*** Opening of DATASET ENTRIES ***

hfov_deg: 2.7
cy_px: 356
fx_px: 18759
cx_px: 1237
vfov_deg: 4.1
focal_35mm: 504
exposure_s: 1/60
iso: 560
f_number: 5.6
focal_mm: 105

*** Close of DATASET ENTRIES ***
*** Opening of DATASET ENTRIES ***

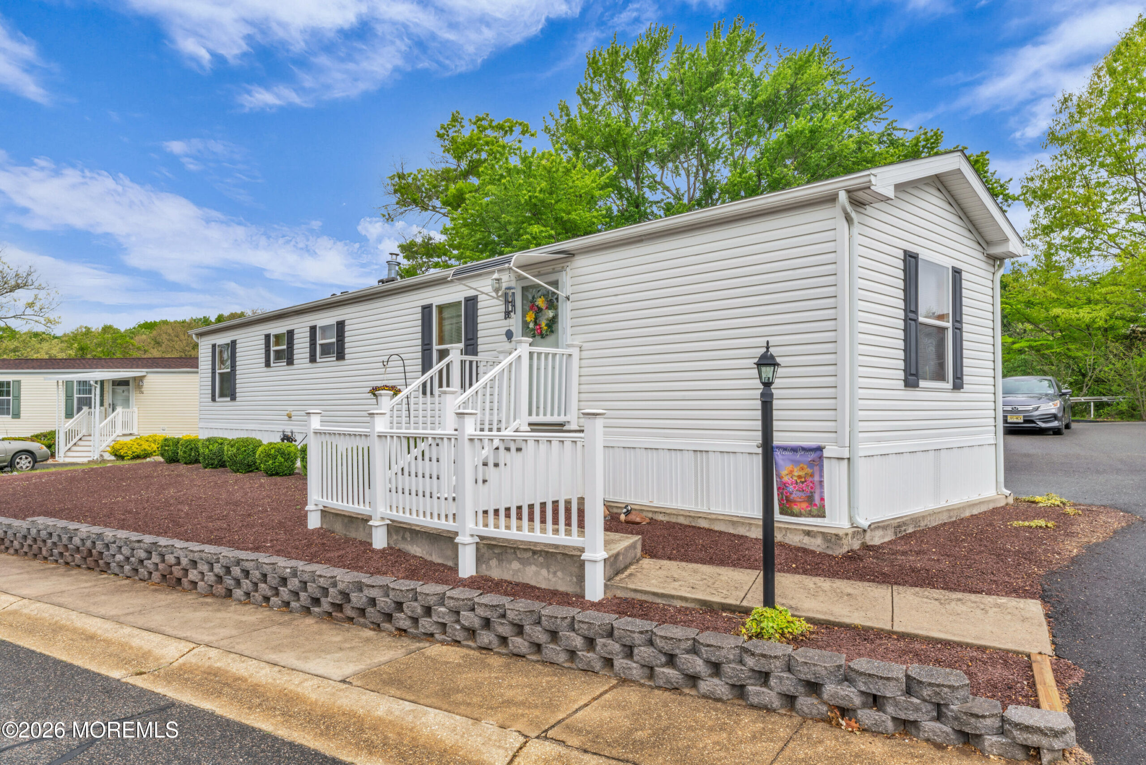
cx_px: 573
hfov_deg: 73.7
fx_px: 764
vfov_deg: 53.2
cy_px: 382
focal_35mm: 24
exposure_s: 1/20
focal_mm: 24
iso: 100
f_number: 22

*** Close of DATASET ENTRIES ***
*** Opening of DATASET ENTRIES ***

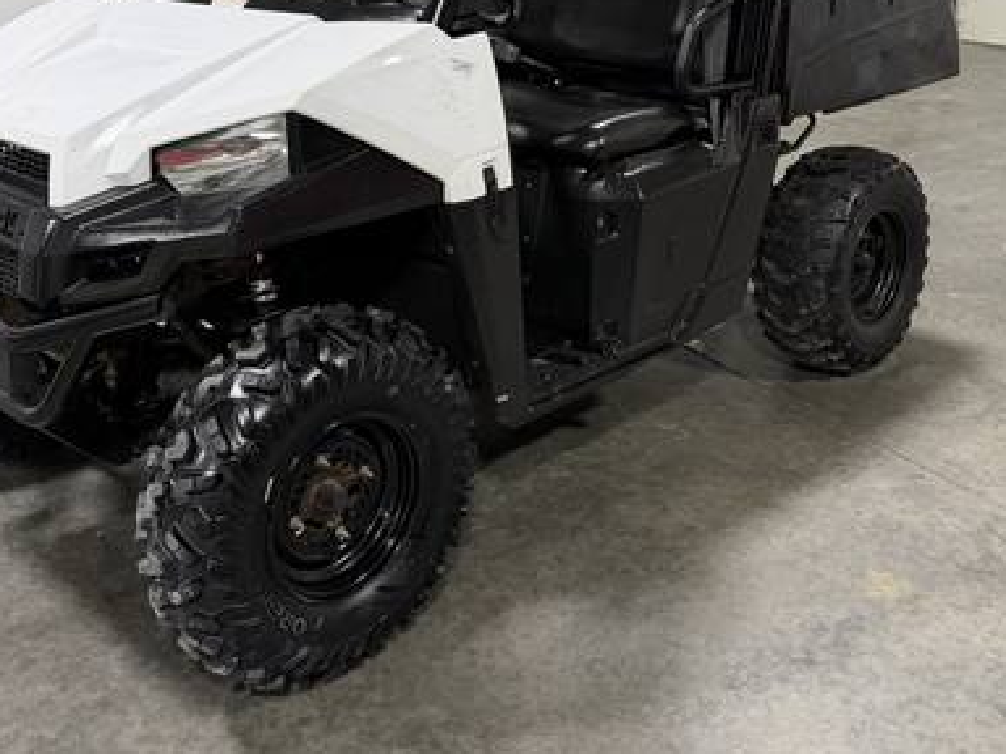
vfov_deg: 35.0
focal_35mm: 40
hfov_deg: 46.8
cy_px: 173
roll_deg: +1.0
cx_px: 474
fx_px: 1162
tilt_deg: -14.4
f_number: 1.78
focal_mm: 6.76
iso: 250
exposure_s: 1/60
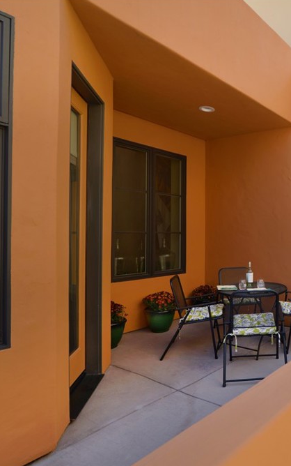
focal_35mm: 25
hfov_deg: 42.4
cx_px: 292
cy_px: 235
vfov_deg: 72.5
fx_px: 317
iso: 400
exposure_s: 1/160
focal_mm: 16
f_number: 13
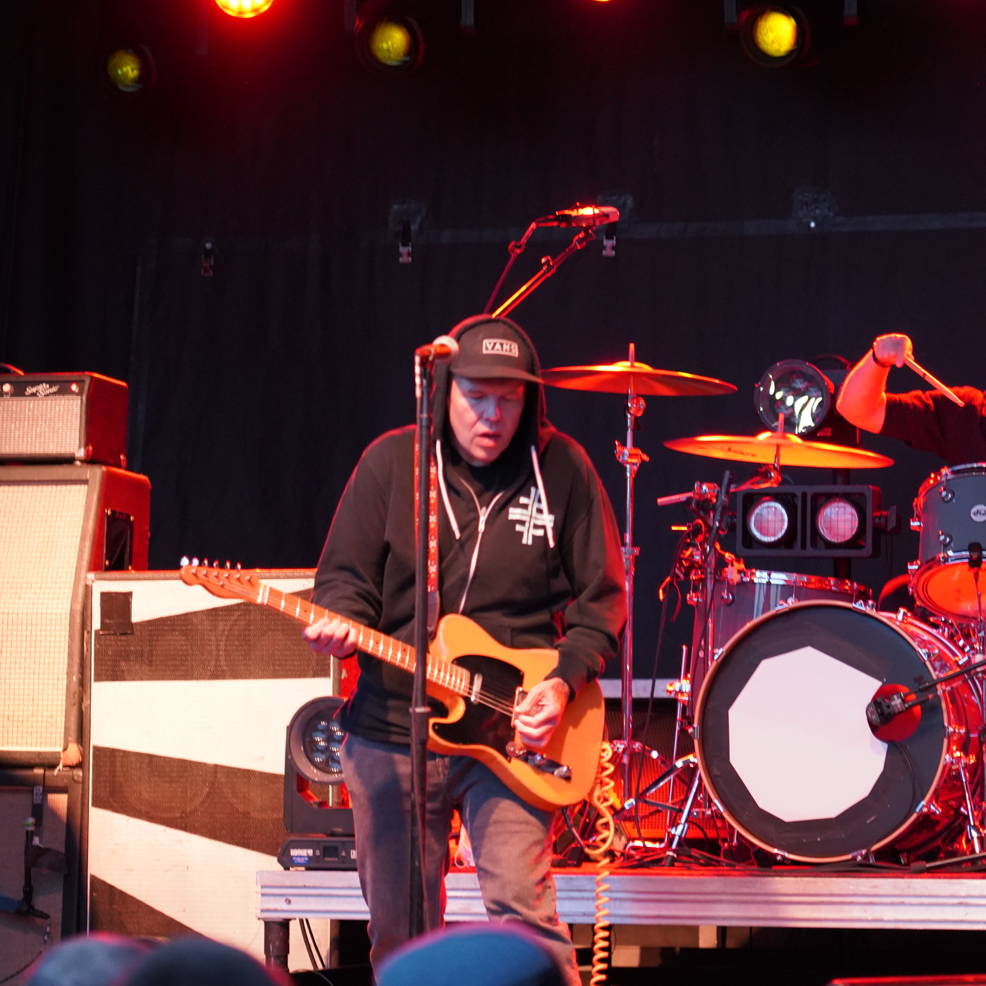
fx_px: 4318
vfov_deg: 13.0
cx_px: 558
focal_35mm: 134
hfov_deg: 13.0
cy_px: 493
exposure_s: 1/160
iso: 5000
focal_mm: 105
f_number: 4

*** Close of DATASET ENTRIES ***

**WORK TASK:** When the line with "vfov_deg: 53.2" is reached in the data above, start copying there, and copy each line exactly until the line with "f_number: 22" has been copied; copy nothing else.

**ANSWER FOR THE TASK:**
vfov_deg: 53.2
cy_px: 382
focal_35mm: 24
exposure_s: 1/20
focal_mm: 24
iso: 100
f_number: 22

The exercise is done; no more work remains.